Combining: for $\mathcal{H}^s$-a.e. $x \in E$,
\begin{align*}
\Theta^{*s}(\mu, x) = \limsup_{r \to 0^+} \frac{\mu(B(x,r))}{\alpha(s)\,r^s} \leq \limsup_{r \to 0^+} \frac{\mathcal{H}^s(E \cap \overline{B}(x,r))}{\mathcal{H}^s_{2r}(E \cap \overline{B}(x,r))} = 1.
\end{align*}
[guided]
The argument has two layers. The Besicovitch layer (Step 2) shows $\Theta^{*s} \leq N(n)$ a.e. The pre-measure layer (this step) sharpens to $\Theta^{*s} \leq 1$ a.e.
Where does the factor $1$ come from? The pre-measure $\mathcal{H}^s_{2r}(E \cap \overline{B}(x,r))$ is bounded above by $\alpha(s)\,r^s$ from the single-set cover: the set $E \cap \overline{B}(x,r)$ has diameter $\leq 2r$, so it serves as its own cover at scale $2r$. The full measure $\mathcal{H}^s(E \cap \overline{B}(x,r))$ may exceed $\mathcal{H}^s_{2r}(E \cap \overline{B}(x,r))$ because finer covers (at scales below $2r$) can detect additional structure. But at $\mathcal{H}^s$-typical points, no such additional structure exists: the set $E$ is "regular" in the sense that covers at scale $2r$ already capture essentially all the $\mathcal{H}^s$-mass of $E \cap B(x,r)$.
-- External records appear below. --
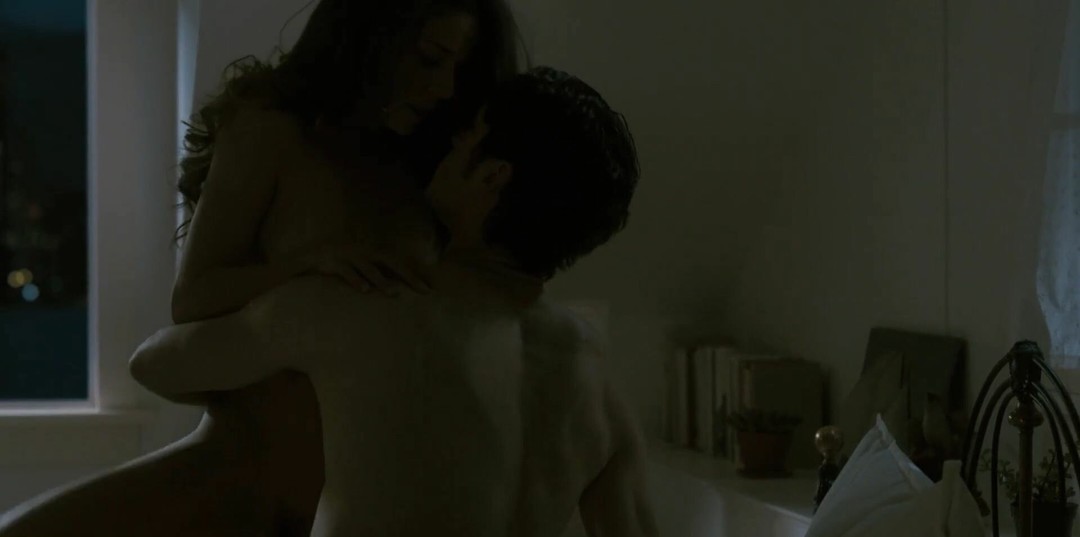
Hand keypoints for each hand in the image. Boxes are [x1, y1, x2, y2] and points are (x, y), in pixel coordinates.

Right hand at [303, 242, 431, 296]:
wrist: (308, 253)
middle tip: (422, 290)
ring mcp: (348, 255)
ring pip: (369, 267)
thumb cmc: (340, 263)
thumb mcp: (360, 265)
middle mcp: (363, 251)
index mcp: (372, 251)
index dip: (413, 274)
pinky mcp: (333, 261)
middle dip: (407, 275)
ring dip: (381, 280)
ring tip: (394, 294)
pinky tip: (365, 290)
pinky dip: (356, 280)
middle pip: (390, 261)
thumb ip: (377, 273)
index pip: (397, 262)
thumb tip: (398, 288)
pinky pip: (346, 271)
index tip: (428, 291)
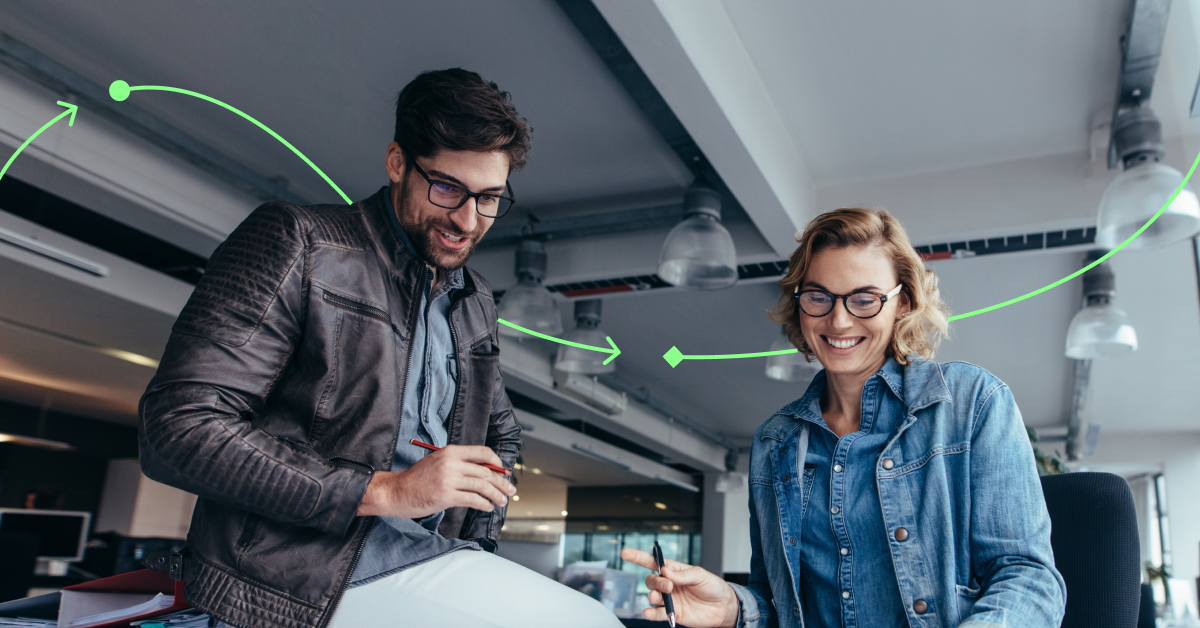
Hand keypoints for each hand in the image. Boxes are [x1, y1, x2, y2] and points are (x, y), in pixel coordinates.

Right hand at [356, 445, 514, 518]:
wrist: (395, 491)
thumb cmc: (416, 479)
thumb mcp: (437, 462)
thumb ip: (458, 463)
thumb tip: (484, 470)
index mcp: (450, 451)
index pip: (483, 453)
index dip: (497, 463)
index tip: (504, 472)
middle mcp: (451, 463)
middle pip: (486, 471)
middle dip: (501, 482)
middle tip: (510, 490)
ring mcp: (448, 479)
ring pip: (482, 485)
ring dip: (496, 494)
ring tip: (501, 501)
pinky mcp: (445, 496)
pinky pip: (472, 499)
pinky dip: (484, 504)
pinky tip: (488, 507)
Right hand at [620, 548, 739, 627]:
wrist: (723, 608)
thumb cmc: (713, 587)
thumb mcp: (700, 575)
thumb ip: (682, 574)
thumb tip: (665, 571)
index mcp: (674, 570)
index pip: (653, 562)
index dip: (638, 557)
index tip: (625, 553)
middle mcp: (669, 584)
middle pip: (651, 580)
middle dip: (656, 582)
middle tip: (668, 586)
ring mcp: (670, 599)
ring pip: (652, 596)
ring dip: (653, 596)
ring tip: (662, 597)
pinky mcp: (673, 613)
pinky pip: (657, 614)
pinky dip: (651, 614)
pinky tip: (649, 612)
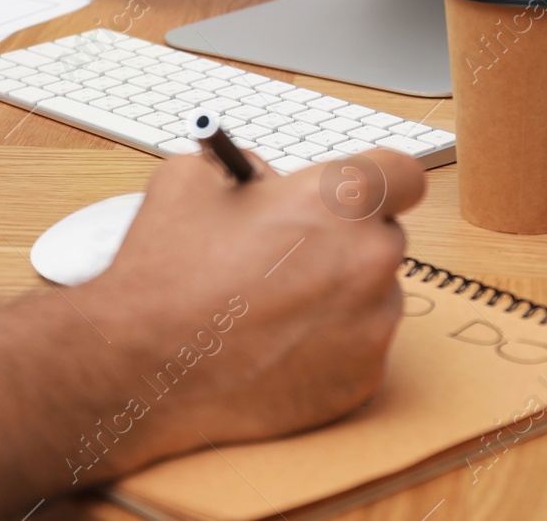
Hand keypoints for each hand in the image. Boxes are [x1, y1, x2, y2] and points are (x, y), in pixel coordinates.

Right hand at [75, 148, 424, 467]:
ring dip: (339, 293)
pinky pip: (359, 347)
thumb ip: (245, 168)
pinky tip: (275, 344)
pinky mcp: (361, 378)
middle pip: (385, 236)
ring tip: (272, 306)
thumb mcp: (192, 180)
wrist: (143, 366)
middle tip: (293, 253)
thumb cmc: (167, 272)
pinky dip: (328, 344)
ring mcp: (372, 324)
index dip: (378, 178)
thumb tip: (266, 180)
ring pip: (374, 295)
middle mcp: (370, 259)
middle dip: (347, 240)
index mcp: (338, 199)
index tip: (359, 192)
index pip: (402, 173)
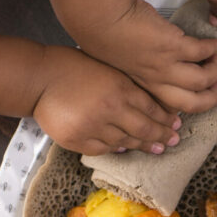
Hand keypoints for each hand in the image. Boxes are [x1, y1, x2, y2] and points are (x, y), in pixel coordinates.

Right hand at [32, 46, 181, 155]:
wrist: (39, 78)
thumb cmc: (73, 67)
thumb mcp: (108, 68)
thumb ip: (127, 86)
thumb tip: (150, 105)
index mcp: (120, 88)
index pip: (152, 108)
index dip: (166, 119)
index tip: (176, 125)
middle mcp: (111, 110)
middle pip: (145, 129)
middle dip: (163, 136)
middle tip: (174, 141)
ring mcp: (95, 128)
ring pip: (126, 142)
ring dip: (143, 146)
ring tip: (157, 148)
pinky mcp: (79, 141)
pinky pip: (104, 149)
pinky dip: (116, 148)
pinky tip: (125, 148)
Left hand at [75, 0, 216, 113]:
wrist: (99, 17)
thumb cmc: (104, 34)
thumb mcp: (122, 60)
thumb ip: (139, 67)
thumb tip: (155, 61)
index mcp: (143, 87)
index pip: (170, 108)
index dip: (187, 104)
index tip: (197, 94)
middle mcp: (155, 81)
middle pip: (192, 104)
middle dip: (210, 98)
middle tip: (215, 86)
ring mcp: (164, 65)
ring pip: (201, 80)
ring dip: (214, 70)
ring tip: (215, 59)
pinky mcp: (172, 46)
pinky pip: (202, 52)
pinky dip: (214, 48)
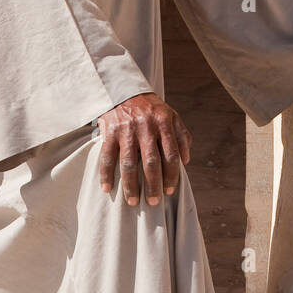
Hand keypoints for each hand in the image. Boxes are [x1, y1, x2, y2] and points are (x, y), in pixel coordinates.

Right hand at [96, 92, 191, 206]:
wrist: (124, 89)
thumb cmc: (151, 108)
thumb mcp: (171, 115)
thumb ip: (182, 136)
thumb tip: (186, 161)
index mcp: (164, 123)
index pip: (171, 154)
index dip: (171, 175)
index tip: (170, 191)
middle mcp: (146, 126)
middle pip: (151, 162)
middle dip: (153, 185)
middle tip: (153, 202)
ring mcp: (127, 129)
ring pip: (129, 163)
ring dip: (130, 185)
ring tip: (133, 202)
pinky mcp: (110, 131)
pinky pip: (107, 156)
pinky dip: (106, 174)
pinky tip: (107, 188)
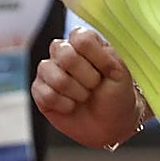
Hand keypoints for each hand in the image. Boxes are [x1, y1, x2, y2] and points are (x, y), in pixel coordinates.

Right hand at [31, 27, 140, 147]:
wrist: (110, 123)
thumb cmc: (116, 94)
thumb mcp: (120, 72)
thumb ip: (102, 54)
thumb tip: (82, 43)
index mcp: (86, 43)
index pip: (81, 37)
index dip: (96, 56)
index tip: (108, 70)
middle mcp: (64, 53)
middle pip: (65, 54)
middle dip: (86, 76)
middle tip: (95, 85)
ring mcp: (49, 71)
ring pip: (53, 74)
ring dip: (76, 91)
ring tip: (84, 96)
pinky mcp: (39, 91)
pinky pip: (45, 94)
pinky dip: (64, 104)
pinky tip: (72, 106)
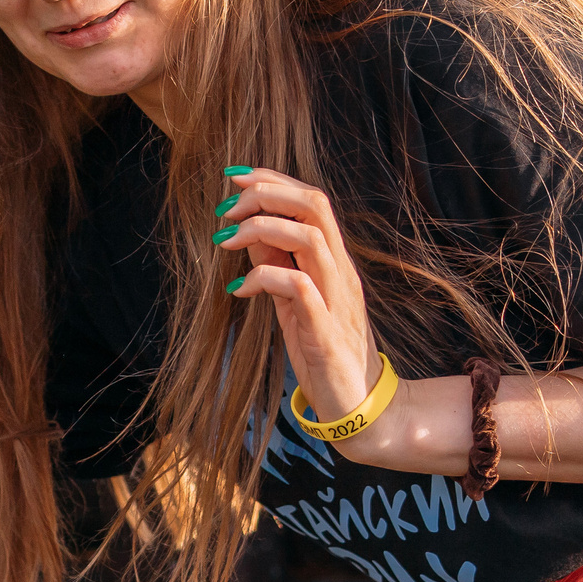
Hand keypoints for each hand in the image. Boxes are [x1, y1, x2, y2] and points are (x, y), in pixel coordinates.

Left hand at [214, 167, 380, 431]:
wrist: (356, 403)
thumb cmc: (322, 350)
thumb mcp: (293, 301)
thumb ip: (276, 265)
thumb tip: (247, 234)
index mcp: (334, 261)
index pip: (312, 200)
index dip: (274, 180)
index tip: (235, 178)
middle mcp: (340, 271)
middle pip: (314, 205)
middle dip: (265, 193)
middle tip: (226, 209)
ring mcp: (336, 297)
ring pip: (309, 237)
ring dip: (260, 229)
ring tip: (226, 242)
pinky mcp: (324, 328)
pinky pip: (297, 285)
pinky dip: (262, 278)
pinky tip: (239, 290)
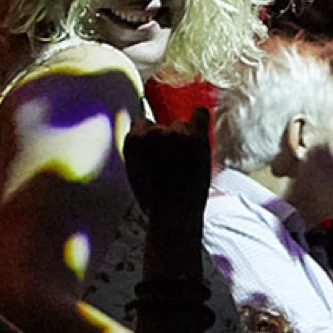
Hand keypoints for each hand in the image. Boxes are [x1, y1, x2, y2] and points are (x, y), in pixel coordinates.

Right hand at [123, 108, 211, 228]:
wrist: (174, 218)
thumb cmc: (154, 199)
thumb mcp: (133, 170)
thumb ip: (137, 146)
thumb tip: (142, 127)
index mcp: (134, 141)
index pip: (141, 124)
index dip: (149, 139)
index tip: (156, 153)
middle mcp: (153, 133)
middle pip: (161, 125)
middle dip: (166, 140)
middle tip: (172, 165)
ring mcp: (176, 134)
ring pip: (181, 125)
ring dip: (183, 138)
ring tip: (185, 164)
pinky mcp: (196, 139)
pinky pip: (199, 114)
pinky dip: (199, 116)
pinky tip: (199, 118)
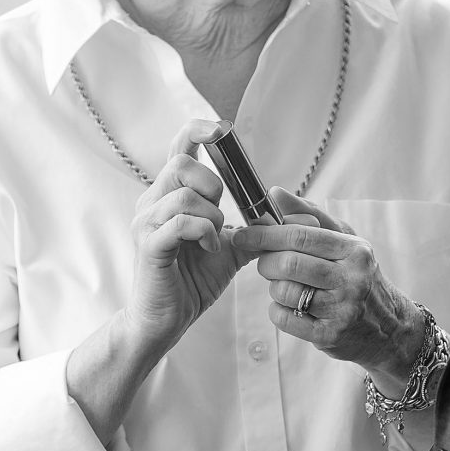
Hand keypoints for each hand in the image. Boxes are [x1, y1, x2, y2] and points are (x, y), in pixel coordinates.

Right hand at [124, 119, 252, 346]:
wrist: (166, 319)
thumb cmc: (194, 280)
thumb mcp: (234, 248)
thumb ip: (260, 229)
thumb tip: (303, 217)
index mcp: (171, 195)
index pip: (179, 147)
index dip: (198, 131)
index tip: (219, 131)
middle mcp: (153, 201)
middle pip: (180, 162)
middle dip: (211, 184)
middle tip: (221, 214)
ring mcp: (146, 222)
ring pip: (184, 193)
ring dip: (211, 215)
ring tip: (213, 238)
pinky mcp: (148, 245)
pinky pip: (180, 222)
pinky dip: (203, 232)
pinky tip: (208, 247)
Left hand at [231, 189, 424, 381]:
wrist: (390, 327)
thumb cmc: (358, 276)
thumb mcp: (344, 241)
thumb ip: (309, 214)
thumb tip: (274, 194)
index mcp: (354, 250)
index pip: (302, 236)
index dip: (267, 235)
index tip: (244, 235)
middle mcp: (352, 279)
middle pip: (290, 264)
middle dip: (266, 262)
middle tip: (264, 263)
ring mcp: (342, 310)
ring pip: (285, 291)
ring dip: (274, 287)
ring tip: (284, 285)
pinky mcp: (330, 336)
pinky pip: (285, 319)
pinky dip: (277, 310)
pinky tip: (288, 306)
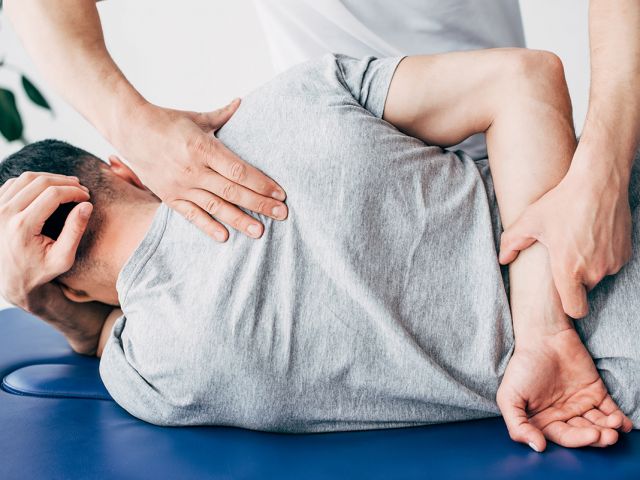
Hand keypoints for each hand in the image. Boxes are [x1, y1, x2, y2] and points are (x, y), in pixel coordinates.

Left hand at [0, 172, 91, 309]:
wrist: (9, 279)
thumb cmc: (39, 271)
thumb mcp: (63, 258)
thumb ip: (75, 231)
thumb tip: (87, 205)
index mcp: (22, 226)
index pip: (53, 194)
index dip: (74, 192)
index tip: (87, 197)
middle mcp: (4, 214)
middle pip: (40, 182)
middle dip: (65, 182)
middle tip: (81, 189)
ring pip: (26, 178)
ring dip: (50, 178)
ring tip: (67, 186)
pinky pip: (13, 183)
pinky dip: (33, 182)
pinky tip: (47, 189)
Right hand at [116, 99, 287, 240]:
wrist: (128, 129)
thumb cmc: (166, 121)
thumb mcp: (197, 117)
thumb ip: (223, 115)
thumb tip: (242, 102)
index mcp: (203, 147)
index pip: (239, 170)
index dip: (262, 183)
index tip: (281, 193)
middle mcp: (193, 169)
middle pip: (233, 191)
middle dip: (260, 204)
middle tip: (282, 214)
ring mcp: (181, 185)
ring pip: (216, 207)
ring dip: (240, 220)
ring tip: (260, 231)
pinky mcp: (169, 196)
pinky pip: (192, 215)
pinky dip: (208, 227)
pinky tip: (225, 237)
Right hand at [497, 327, 632, 451]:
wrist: (542, 337)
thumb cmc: (523, 366)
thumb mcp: (508, 397)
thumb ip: (517, 426)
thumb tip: (538, 447)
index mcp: (543, 421)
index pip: (564, 437)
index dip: (578, 440)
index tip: (590, 435)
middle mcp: (563, 416)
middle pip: (583, 433)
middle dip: (597, 437)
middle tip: (607, 435)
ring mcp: (580, 404)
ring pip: (598, 424)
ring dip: (609, 429)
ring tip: (615, 426)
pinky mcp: (595, 392)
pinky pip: (609, 410)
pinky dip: (619, 419)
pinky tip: (622, 423)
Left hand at [499, 162, 631, 317]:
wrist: (598, 182)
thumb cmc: (562, 202)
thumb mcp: (530, 221)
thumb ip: (512, 243)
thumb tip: (502, 259)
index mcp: (568, 270)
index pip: (575, 310)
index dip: (568, 305)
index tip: (561, 291)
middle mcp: (594, 271)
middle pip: (583, 290)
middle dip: (574, 278)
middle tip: (564, 255)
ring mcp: (613, 263)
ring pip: (598, 276)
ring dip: (589, 266)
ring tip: (577, 242)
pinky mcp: (625, 253)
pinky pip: (611, 263)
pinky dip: (603, 256)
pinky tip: (592, 236)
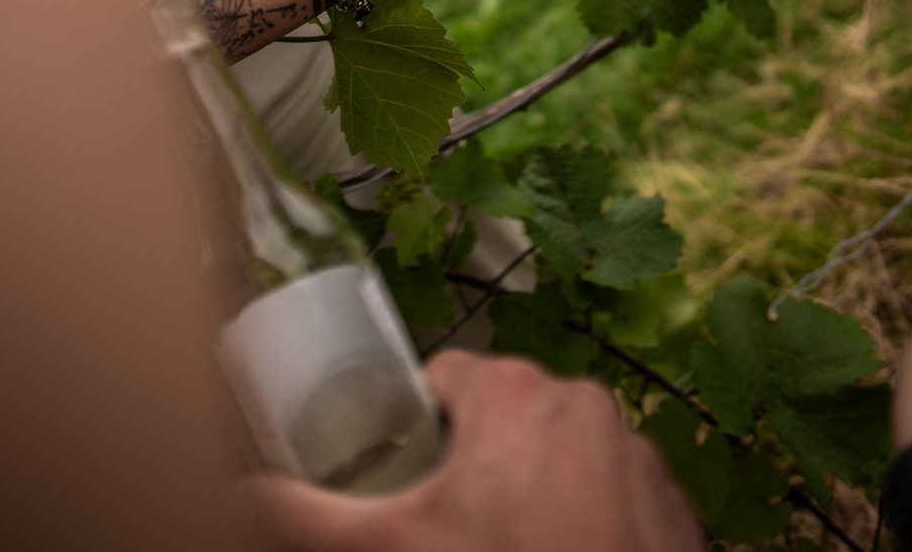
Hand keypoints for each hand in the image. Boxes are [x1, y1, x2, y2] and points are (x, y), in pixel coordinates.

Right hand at [249, 351, 704, 551]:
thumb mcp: (390, 548)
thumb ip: (305, 515)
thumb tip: (239, 496)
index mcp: (512, 392)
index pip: (444, 377)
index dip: (415, 423)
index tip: (405, 467)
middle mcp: (582, 403)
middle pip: (503, 415)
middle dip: (473, 460)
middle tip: (448, 521)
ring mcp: (636, 452)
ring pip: (560, 452)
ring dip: (532, 485)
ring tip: (504, 541)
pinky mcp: (672, 503)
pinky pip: (613, 490)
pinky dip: (587, 516)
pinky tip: (558, 551)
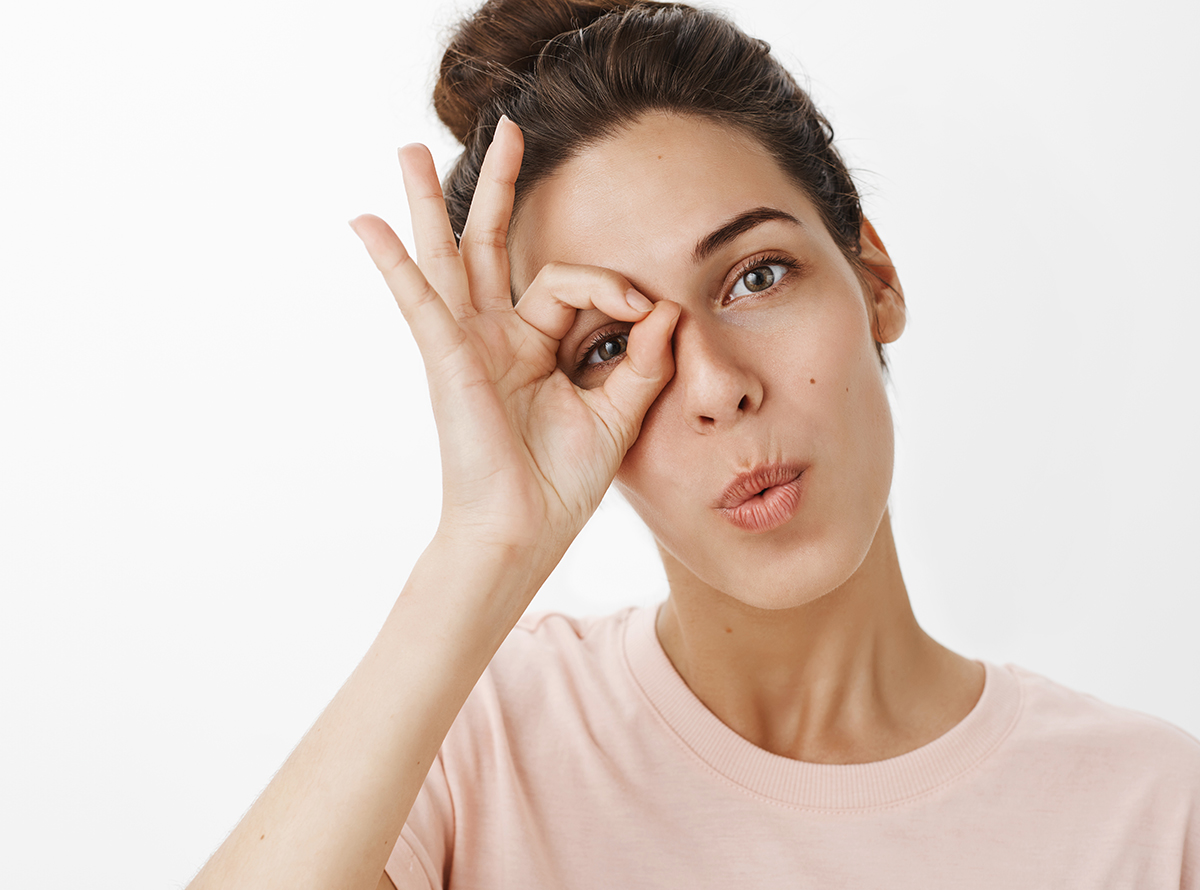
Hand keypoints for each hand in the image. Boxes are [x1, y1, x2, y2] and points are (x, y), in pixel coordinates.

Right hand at [351, 118, 678, 574]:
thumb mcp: (618, 414)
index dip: (613, 287)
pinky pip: (419, 301)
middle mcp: (496, 336)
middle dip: (501, 188)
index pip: (572, 285)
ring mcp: (467, 344)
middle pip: (493, 246)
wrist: (524, 531)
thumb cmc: (561, 483)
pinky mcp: (448, 359)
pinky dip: (394, 263)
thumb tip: (665, 308)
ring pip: (449, 257)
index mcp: (534, 347)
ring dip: (431, 203)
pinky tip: (367, 223)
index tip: (647, 311)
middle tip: (508, 132)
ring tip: (409, 151)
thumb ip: (643, 362)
This regularity property is not automatic -- it relies on $\mathcal{H}^s(E) < \infty$ and is false for sets of infinite $\mathcal{H}^s$-measure. Intuitively, a set of finite $\mathcal{H}^s$-measure cannot pack extra structure at arbitrarily fine scales near $\mathcal{H}^s$-typical points, because that extra structure would require extra $\mathcal{H}^s$-mass that the finiteness condition precludes.
[/guided]
[/step]